Gouverneur Jeb Bush, der Bruder von US-Präsident George W. Bush, hatte eine Überführung der Koma-Patientin in staatliche Obhut mit der Begründung beantragt, es gebe neue Erkenntnisse darüber, dass Terri Schiavos Zustand nicht so schlimm sei wie von der Gegenseite dargestellt. Er berief sich dabei auf einen Neurologen, der die Kranke aber nicht direkt untersucht, sondern im Wesentlichen Videoaufzeichnungen ausgewertet hatte.

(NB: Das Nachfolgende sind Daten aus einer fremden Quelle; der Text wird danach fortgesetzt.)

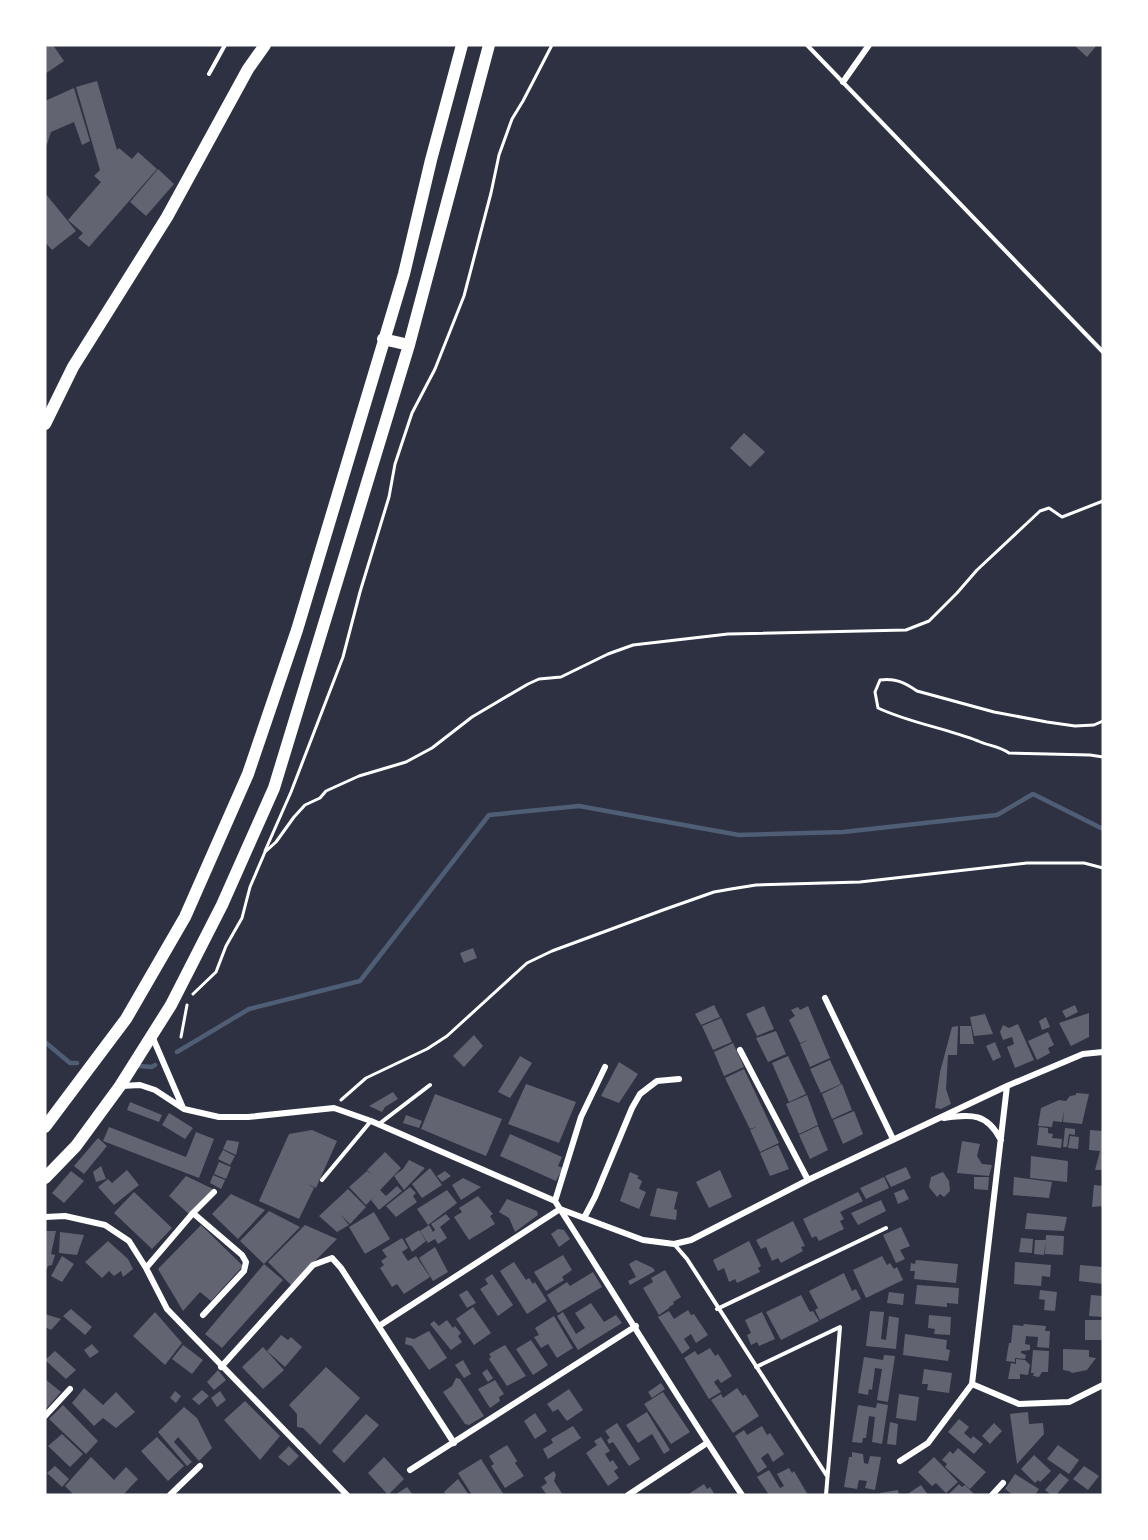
<svg xmlns="http://www.w3.org/2000/svg" width="1148" height="1540" font-family="'Playfair Display',serif">
	<style>
		.lines { fill: none; stroke-linecap: round; stroke-linejoin: round }
		.stream { stroke: #4f5d75; stroke-width: 4.5 }
		.building { fill: #626471 }
		.path { stroke: #fff; stroke-width: 3 }
		.service { stroke: #fff; stroke-width: 4 }
		.minor { stroke: #fff; stroke-width: 6 }
		.secondary { stroke: #fff; stroke-width: 12 }
		.primary { stroke: #fff; stroke-width: 12 }
	</style>
	<rect width="100%" height="100%" fill="#2d3142"/>
	<g class="lines">
		<path class="stream" d="M45 1042 70 1063H77
			M177 1052 249 1009 360 981 489 815 579 806 739 835 843 832 997 815 1033 794 1103 829
			M139 1066 152 1067 155 1065"/>
	</g>
	<path class="building" d="M50 45H53L64 61 45 74V48Z
		M1074 45H1097L1087 57Z
		M97 81 117 150 119 148 132 159 138 152 157 169 89 247 78 238 83 233 68 220 101 182 94 176 100 170 76 87Z
		M74 88 90 141 82 145 74 122 51 132 45 150V101Z
		M158 169 174 184 146 216 130 202Z
		M45 193 76 231 52 250 45 242Z
		M744 433 765 452 750 467 730 448Z
		M473 948 477 958 464 963 460 953Z
		M714 1005 720 1017 701 1025 695 1014Z
		M1075 1005 1078 1012 1066 1018 1062 1011Z
		M764 1006 774 1029 757 1036 746 1014Z
		M808 1006 830 1058 810 1067 800 1044 808 1040 800 1043 789 1020 795 1016 791 1010 798 1007 800 1010Z
		M1089 1013V1037L1071 1046 1059 1023Z
		M985 1014 993 1034 974 1036 970 1017Z
		M1046 1017 1050 1027 1042 1030 1039 1021Z
		M721 1018 732 1042 713 1050 702 1026Z
		M1018 1024 1034 1060 1015 1068 1007 1047 1014 1044 1012 1037 1003 1040 1000 1032 1003 1025 1009 1028Z
		M958 1026 957 1055H948L946 1089 951 1104 941 1109 935 1108 940 1072 952 1027Z
		M960 1026H971L974 1044H960Z
		M776 1031 786 1054 768 1062 756 1038Z
		M1048 1032 1054 1045 1048 1048 1050 1053 1037 1060 1028 1041Z
		M474 1035 483 1046 464 1067 453 1056Z
		M995 1042 1001 1057 993 1061 986 1046Z
		M733 1043 744 1067 724 1076 714 1052Z
		M520 1056 532 1063 510 1098 498 1092Z
		M788 1056 806 1094 789 1102 772 1063Z
		M830 1060 841 1084 821 1093 810 1069Z
		M619 1062 638 1074 619 1103 601 1096Z
		M744 1069 779 1143 760 1152 750 1130 756 1127 750 1129 725 1078Z
		M526 1084 576 1102 559 1143 508 1124Z
		M842 1084 852 1110 832 1119 822 1094Z
		M393 1092 398 1099 385 1107 382 1112 369 1106Z
		M1076 1093 1089 1094 1082 1124 1063 1122 1064 1110 1062 1122 1053 1121 1052 1127 1038 1126 1041 1108 1059 1100 1066 1101 1070 1096 1076 1095Z
		M435 1094 502 1119 486 1156 421 1129Z
		M807 1095 818 1125 799 1134 786 1104Z
		M130 1102 162 1115 159 1122 127 1110Z
		M854 1111 863 1134 843 1144 833 1120Z
		M169 1113 193 1128 185 1139 162 1125Z
		M406 1115 422 1121 419 1128 403 1123Z
		M818 1126 828 1150 810 1159 799 1135Z
		M109 1127 186 1157 196 1132 214 1139 199 1178 103 1141Z
		M1039 1127 1048 1128V1133L1053 1134 1052 1138 1062 1139 1061 1148 1037 1145Z
		M1065 1128 1075 1129V1135L1069 1134 1067 1147H1063Z
		M312 1130 337 1141 316 1188 308 1184 314 1188 299 1219 259 1201 289 1134Z
		M1090 1130 1103 1131V1170H1095L1100 1151 1089 1150Z
		M510 1134 562 1157 558 1166 563 1168 556 1181 500 1156Z
		M1070 1136 1079 1137 1078 1149 1068 1148Z
		M98 1138 107 1146 84 1174 74 1166Z
		M227 1140 239 1142 236 1155 223 1149Z
		M962 1141 980 1144 977 1156 982 1164 992 1165 989 1176 957 1173Z
		M778 1145 789 1169 770 1176 760 1153Z
		M223 1150 235 1156 230 1165 218 1159Z
		M385 1152 401 1168 366 1205 349 1187 367 1171 372 1175 367 1170Z
		M1031 1156 1068 1161 1067 1182 1030 1178Z
		M409 1160 425 1168 404 1190 394 1176 403 1169Z
		M219 1162 231 1167 226 1179 214 1174Z
		M101 1166 106 1179 96 1182 93 1172Z
		M906 1167 911 1178 891 1187 885 1176Z
		M430 1168 442 1185 422 1198 412 1184Z
		M127 1170 139 1185 114 1205 98 1187 108 1179 112 1183Z
		M720 1170 732 1197 709 1208 696 1182Z
		M71 1171 84 1181 64 1203 52 1193Z
		M445 1171 451 1176 442 1182 437 1176Z
		M630 1172 639 1176 637 1178 642 1181 639 1189 646 1192 639 1209 620 1201Z
		M943 1172 949 1181 950 1191 944 1197 940 1194 937 1197 929 1187 931 1177Z
		M213 1175 225 1180 221 1189 210 1183Z
		M186 1176 213 1189 190 1215 169 1196Z
		M884 1177 889 1188 866 1199 860 1188Z
		M974 1177H989L988 1190 974 1189Z
		M1014 1177 1052 1182 1049 1198 1013 1195Z
		M463 1178 481 1187 461 1200 452 1185Z
		M1094 1185 1103 1186V1206L1092 1207Z
		M397 1186 402 1191 379 1210 371 1200 380 1190 386 1196Z
		M410 1187 416 1193 413 1196 417 1202 396 1217 386 1206Z
		M657 1188 678 1192 674 1209 677 1210 676 1220 650 1216Z
		M348 1189 366 1207 350 1224 340 1214 349 1225 337 1232 319 1216Z
		M904 1189 909 1199 898 1204 894 1193Z
		M447 1190 457 1203 428 1225 417 1209Z
		M134 1192 172 1228 152 1249 114 1213Z
		M858 1192 863 1201 840 1212 844 1219 840 1221 844 1229 819 1241 816 1236 812 1238 803 1219Z
		M231 1194 265 1210 238 1239 212 1214Z
		M478 1196 493 1214 490 1216 495 1224 469 1240 454 1217 462 1212 459 1208Z
		M507 1199 537 1211 538 1215 515 1232 509 1218 499 1212Z
		M881 1200 886 1211 858 1225 851 1213Z
		M269 1211 300 1227 264 1264 283 1280 222 1348 205 1334 264 1264 240 1241Z
		M374 1212 390 1239 365 1254 349 1227Z
		M1027 1213 1067 1217 1064 1231 1025 1229Z
		M446 1214 450 1219 440 1227 447 1238 438 1244 435 1239 428 1243 420 1231 429 1225 433 1232 435 1230 431 1224Z
		M793 1221 805 1246 801 1247 803 1251 781 1263 778 1258 772 1261 766 1247 761 1249 756 1240Z
		M201 1225 243 1266 211 1301 200 1292 183 1311 158 1269Z
		M305 1225 337 1239 291 1285 268 1262Z
		M901 1227 910 1246 900 1250 905 1259 896 1263 883 1235Z
		M558 1229 564 1230 570 1239 559 1247 551 1234Z
		M419 1230 426 1241 412 1252 405 1239Z
		M45 1231H56L51 1254 55 1255 52 1265 48 1266 45 1273Z
		M60 1232 84 1235 77 1255 59 1253Z
		M1046 1235 1064 1236 1063 1255 1045 1254Z
		M402 1238 408 1248 402 1252 408 1261 416 1256 430 1277 404 1294 397 1284 392 1287 380 1268 384 1265 381 1261 387 1257 382 1250Z
		M1021 1238 1033 1239 1032 1253 1019 1252Z
		M1035 1240H1046L1044 1255 1034 1254Z
		M108 1241 128 1259 133 1269 123 1277 121 1271 114 1276 109 1271 102 1278 85 1262Z
		M749 1241 761 1266 758 1268 760 1272 737 1283 735 1279 729 1282 724 1268 718 1271 713 1260Z
		M435 1247 448 1272 433 1281 419 1258Z
		M563 1255 572 1270 562 1277 564 1280 546 1291 534 1272Z
		M62 1256 74 1264 62 1282 51 1276Z
		M882 1256 887 1265 890 1263 894 1269 897 1267 903 1280 866 1298 853 1270Z
		M636 1260 653 1268 655 1271 630 1285 628 1281 636 1277 629 1264Z
		M916 1260 958 1264 956 1283 914 1279 915 1271H910L911 1263 915 1264Z
		M514 1262 526 1280 529 1278 533 1284 535 1282 547 1301 527 1314 500 1271Z
		M1015 1262 1051 1265 1050 1277 1042 1276 1041 1286 1014 1284Z
		M1080 1265 1103 1267V1284L1079 1281Z
		M665 1270 681 1297 673 1302 674 1304 669 1307V1308L659 1315 643 1288 653 1282 651 1278Z
		M593 1272 602 1287 558 1313 547 1295 567 1282 570 1286Z
		M844 1273 852 1291 856 1289 861 1299 820 1320 815 1310 818 1308 809 1291Z
		M492 1274 513 1305 498 1316 480 1289 488 1284 485 1279Z
		M917 1285 959 1288 958 1304 947 1303V1307L915 1304Z
		M467 1290 476 1303 467 1308 459 1295Z
		M1040 1290 1057 1292 1055 1311 1044 1310 1045 1300 1039 1299Z
		M889 1292 904 1294 903 1305 887 1303Z
		M801 1295 810 1312 813 1311 819 1321 781 1340 766 1312Z
		M1091 1295 1103 1296V1317L1089 1316Z
		M591 1303 604 1322 616 1315 622 1323 578 1350 557 1316 563 1312 576 1334 585 1328 575 1313Z
		M473 1307 491 1333 474 1345 456 1319Z
		M71 1309 92 1327 85 1335 63 1316Z
		M688 1310 691 1315 694 1314 708 1335 696 1343 691 1334 684 1339 690 1348 682 1354 658 1317 669 1311 674 1319Z
		M870 1311 884 1312 881 1339 886 1340 889 1316 899 1318 896 1349 866 1346Z
		M155 1312 182 1343 165 1365 133 1336Z
		M762 1312 775 1339 759 1346 757 1342 751 1345 747 1335 751 1333 745 1320Z
		M45 1314 61 1319 51 1330 45 1327Z
		M929 1315 951 1317 950 1335 934 1334 935 1329 928 1328Z
		M554 1316 573 1348 557 1358 548 1344 541 1348 534 1337 539 1335 535 1328Z
		M447 1320 453 1328 455 1326 461 1333 458 1336 462 1342 451 1350 430 1324 434 1321 439 1326Z
		M1085 1320H1103V1340H1085Z
		M1024 1324 1046 1326 1045 1331H1050L1049 1348 1037 1347 1038 1337 1026 1336 1025 1344 1030 1345V1350L1021 1351V1353L1026 1355 1025 1359 1015 1358V1362L1006 1361 1009 1343H1011L1013 1325 1023 1326Z
		M429 1331 447 1358 429 1370 412 1346 405 1344 406 1337 414 1339Z
		M905 1334 947 1340 946 1349 950 1350 948 1361 903 1355Z
		M281 1335 288 1340 291 1337 302 1347 285 1367 267 1351Z
		M531 1340 548 1365 533 1375 516 1349Z
		M92 1344 99 1352 90 1358 84 1350Z
		M183 1345 203 1360 192 1374 172 1359Z
		M505 1345 526 1376 507 1386 489 1359 491 1357 489 1354Z
		M263 1347 284 1370 263 1389 242 1367Z
		M710 1348 715 1356 718 1354 732 1376 721 1383 718 1379 714 1382 721 1392 709 1399 684 1358 695 1351 698 1355Z
		M1063 1349 1089 1350V1357L1096 1358 1087 1370 1072 1373 1069 1371 1063 1370Z
		M1033 1350 1049 1351 1048 1372H1042L1039 1377 1033 1376 1034 1373H1031Z
		M55 1351 76 1370 66 1379 45 1360Z
		M884 1355 895 1356 888 1402 877 1400 882 1369 875 1368 872 1390 869 1389 868 1395 858 1393 864 1357 883 1360Z
		M1016 1359 1025 1360 1030 1365 1028 1375 1020 1374V1379H1008L1011 1363 1016 1364Z
		M463 1360 471 1374 464 1378 455 1365Z
		M326 1367 360 1398 320 1445 303 1428 297 1427V1414L289 1405Z
		M487 1369 493 1378 488 1382 482 1373Z
		M924 1369 952 1373 949 1393 927 1390 928 1384H922Z
		M218 1370 226 1380 214 1390 207 1382Z
		M456 1378 460 1379 484 1416 469 1425 465 1424 443 1392 452 1386Z
		M45 1379 61 1392 45 1410Z
		M495 1380 504 1394 499 1397 500 1401 490 1408 478 1389Z
		M661 1383 665 1389 652 1398 648 1392Z
		M84 1388 103 1405 116 1392 135 1412 116 1428 103 1418 94 1426 72 1403Z
		M737 1388 743 1396 745 1394 759 1416 733 1433 711 1400 721 1394 723 1398Z
		M569 1389 583 1410 567 1421 558 1409 553 1412 547 1404Z
		M202 1390 209 1396 199 1405 192 1399Z
		M175 1391 181 1396 176 1403 170 1398Z
		M220 1391 226 1400 217 1407 211 1398Z
		M663 1392 690 1432 671 1444 644 1404Z
		M899 1394 919 1397 916 1421 896 1418Z
		M245 1401 280 1436 260 1460 224 1420Z
		M877 1403 888 1405 882 1444 872 1442 875 1417 869 1416 866 1438H863L862 1443 852 1442 858 1405 876 1408Z
		M63 1405 98 1441 86 1454 49 1419Z
		M184 1407 197 1418 212 1448 199 1461 178 1437 174 1442 192 1462 187 1466 158 1432Z
		M647 1412 670 1450 664 1454 652 1434 638 1443 626 1425Z
		M1028 1412 1029 1424 1043 1423 1044 1434 1017 1464 1010 1414Z
		M535 1413 547 1431 535 1439 524 1421Z
		M366 1414 379 1425 344 1463 332 1451Z
		M959 1419 969 1427 964 1433 971 1439 973 1436 983 1444 974 1454 948 1432Z
		M890 1422 898 1424 896 1445 887 1444Z
		M617 1423 640 1459 629 1466 613 1442 609 1444 607 1440 610 1438 605 1431Z
		M994 1423 1002 1431 990 1444 982 1436Z
		M573 1426 581 1438 548 1459 543 1449 553 1443 551 1439Z
		M762 1426 767 1435 770 1433 784 1454 773 1462 768 1453 761 1458 767 1467 758 1473 735 1436 744 1430 747 1435Z
		M62 1434 83 1454 70 1467 48 1446Z
		M157 1437 184 1466 168 1481 141 1451Z
		M601 1437 610 1451 605 1454 610 1462 613 1460 618 1468 614 1471 619 1478 608 1486 586 1453 597 1445 594 1441Z
		M507 1445 517 1461 515 1463 524 1476 505 1488 491 1466 494 1464 489 1456Z
		M1058 1445 1079 1460 1069 1474 1047 1459Z
		M289 1446 299 1456 289 1466 278 1457Z
		M958 1448 986 1472 970 1489 945 1467 947 1464 942 1460 950 1451 953 1454Z
		M852 1452 863 1454 864 1463 868 1464 870 1456 881 1457 875 1490 865 1488 867 1481 859 1480 857 1489 844 1487 849 1457H852Z
		M1034 1455 1051 1471 1040 1482 1038 1480 1035 1483 1021 1469Z
		M91 1457 114 1480 126 1467 138 1479 123 1495H74L65 1486Z
		M384 1457 404 1479 388 1495 368 1473Z
		M934 1457 958 1482 946 1493 936 1483 932 1486 918 1472Z
		M481 1459 504 1495H472L458 1473Z
		M55 1466 69 1479 62 1487 47 1473Z
		M1084 1466 1099 1476 1088 1490 1073 1479Z
		M789 1468 792 1473 794 1471 808 1495H769L757 1477 769 1470 780 1488 784 1486 777 1474Z
		M554 1471 556 1475 554 1481 563 1495H547L541 1487 547 1483 544 1478Z
		M1060 1473 1069 1480 1056 1495H1051L1045 1490Z
		M1015 1474 1039 1489 1035 1495H1013L1005 1489Z
		M458 1479 469 1495H446L444 1492Z
		M704 1484 707 1489 710 1487 715 1495H687Z
		M959 1484 962 1487 965 1485 975 1495H948Z
		M921 1485 928 1495H906Z
		M407 1487 413 1495H395Z
		M898 1490 899 1495H881L880 1493Z"/>
	<g class="lines">
		<path class="path" d="M1103 721 1094 725 1075 726 1047 722 994 712 917 691C904 682 895 678 880 680L875 692 878 708C910 723 945 728 978 741 989 746 999 746 1009 753L1090 755 1103 757
			M265 851 291 792 343 657 360 592 389 497 395 464 412 413 435 369 464 296 491 193 499 155 512 119 523 101 552 45
			M193 994 216 972 226 946 242 918 250 887 265 852 276 842 294 817 305 805 320 798 326 791 359 776 406 762 432 748 472 717 528 684 539 679 561 677 608 654 633 645 728 634 906 630 929 621 957 593 977 570 1040 511 1049 508 1062 517 1103 501
			M181 1037 187 1005
			M341 1100 366 1078 427 1049 447 1036 527 963 552 951 663 910 714 892 731 889 756 885 860 882 1027 863H1084L1103 868"/>
		<path class="service" d="M807 45 1103 352
			M209 74 225 45
			M379 1124 430 1085
			M322 1180 371 1121
			M674 1244 687 1259 827 1476
			M717 1309 886 1228
			M756 1367 840 1327 826 1495"/>
		<path class="minor" d="M843 82 869 45
			M825 998 893 1139
			M152 1036 183 1108
			M740 1050 808 1180
			M121 1086 140 1085 155 1090 184 1109 219 1117H248L334 1108 371 1121 555 1201 560 1209 643 1240 674 1244 691 1240 808 1180 1007 1086 1083 1054 1103 1052
			M944 1118C972 1114 987 1113 1001 1140
			M555 1201 581 1117 605 1067
			M193 1213 214 1192
			M45 1217 65 1216 105 1225 129 1241 146 1268 167 1309 347 1495
			M584 1218 595 1197 632 1108 640 1094 657 1081 679 1079
			M146 1268 193 1213 242 1255 246 1262 244 1271 203 1315
			M379 1326 560 1209C621 1304 679 1401 742 1495
			M221 1367 313 1265 332 1258 341 1268 454 1443
			M972 1384 1019 1404 1069 1402 1103 1385
			M45 1416 70 1389
			M900 1461 928 1443 972 1384 1007 1086
			M410 1470 636 1326
			M170 1495 200 1466
			M628 1495 707 1443
			M992 1495 1003 1483"/>
		<path class="secondary" d="M45 424 73 367 167 217 248 69 265 45"/>
		<path class="primary" d="M383 339 409 345
			M45 1127 126 1019 185 917 248 774 297 630 404 274 431 160 462 45
			M45 1178 76 1146 120 1086 171 1005 222 905 274 788 409 345 489 45"/>
	</g>
	<rect width="1148" height="1540" fill="none" stroke="#ffffff" stroke-width="93"/>
</svg>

Nach dem Scheitern bei Greer hatte auch das höchste Gericht Floridas den Antrag abgewiesen. Nach dem Scheitern vor dem Bundesbezirksgericht bleibt noch der Weg zum Bundesberufungsgericht in Atlanta und möglicherweise ein Antrag an das höchste US-Gericht in Washington. Alle diese Instanzen hatten es aber bereits abgelehnt, eine Wiederaufnahme der Ernährung anzuordnen. Gouverneur Bush selbst dämpfte Hoffnungen der Eltern Schindler, er könne trotz der Gerichtsbeschlüsse die Tochter aus dem Hospiz in Clearwater holen und dann in staatlicher Fürsorge die Wiederernährung einleiten. Er werde nichts tun, was über seine Befugnisse als Gouverneur hinaus gehe, sagte Bush.